** Input material follows **
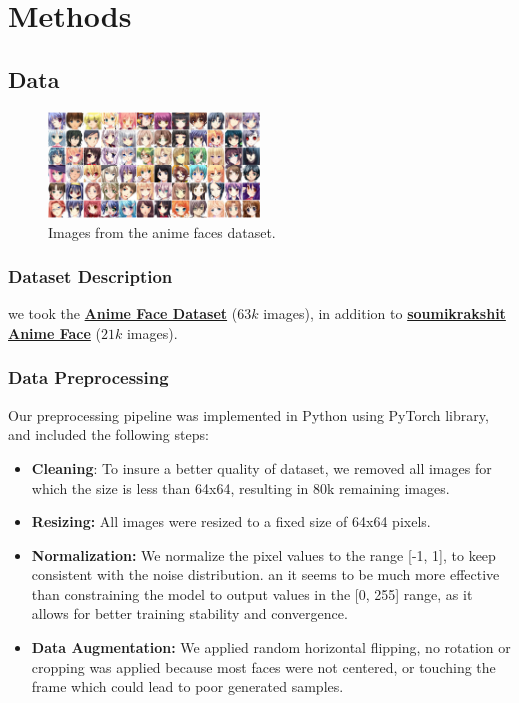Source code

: \documentclass[twocolumn,superscriptaddress,aps]{revtex4-1}
\begin{document}
\section{Methods}
\subsection{Data}
\begin{figure}[htbp]
	\centering
	\includegraphics[width=0.5\textwidth]{figures/original_data_samples_grid.png}
	\caption{Images from the anime faces dataset.}
	\label{Figure 1: dataset}
\end{figure}
\subsubsection{Dataset Description}

we took the \href{https://www.kaggle.com/datasets/splcher/animefacedataset/}{\textbf{Anime Face Dataset}} ($63k$ images), in addition to \href{https://www.kaggle.com/datasets/soumikrakshit/anime-faces}{\textbf{soumikrakshit Anime Face}} ($21k$ images).


\subsubsection{Data Preprocessing}
Our preprocessing pipeline was implemented in Python using PyTorch library, and included the following steps:

\begin{itemize}
	\item \textbf{Cleaning}: To insure a better quality of dataset, we removed all images for which the size is less than 64x64, resulting in 80k remaining images.
	\item \textbf{Resizing:} All images were resized to a fixed size of 64x64 pixels.
	\item \textbf{Normalization:} We normalize the pixel values to the range [-1, 1], to keep consistent with the noise distribution. an it seems to be much more effective than constraining the model to output values in the [0, 255] range, as it allows for better training stability and convergence.
	\item \textbf{Data Augmentation:} We applied random horizontal flipping, no rotation or cropping was applied because most faces were not centered, or touching the frame which could lead to poor generated samples.
\end{itemize}
\end{document}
** End of Input material **
## Work to complete
As you read the records above, find each line that contains "than" and copy it.

## Answer
	\item \textbf{Cleaning}: To insure a better quality of dataset, we removed all images for which the size is less than 64x64, resulting in 80k remaining images.
	\item \textbf{Normalization:} We normalize the pixel values to the range [-1, 1], to keep consistent with the noise distribution. an it seems to be much more effective than constraining the model to output values in the [0, 255] range, as it allows for better training stability and convergence.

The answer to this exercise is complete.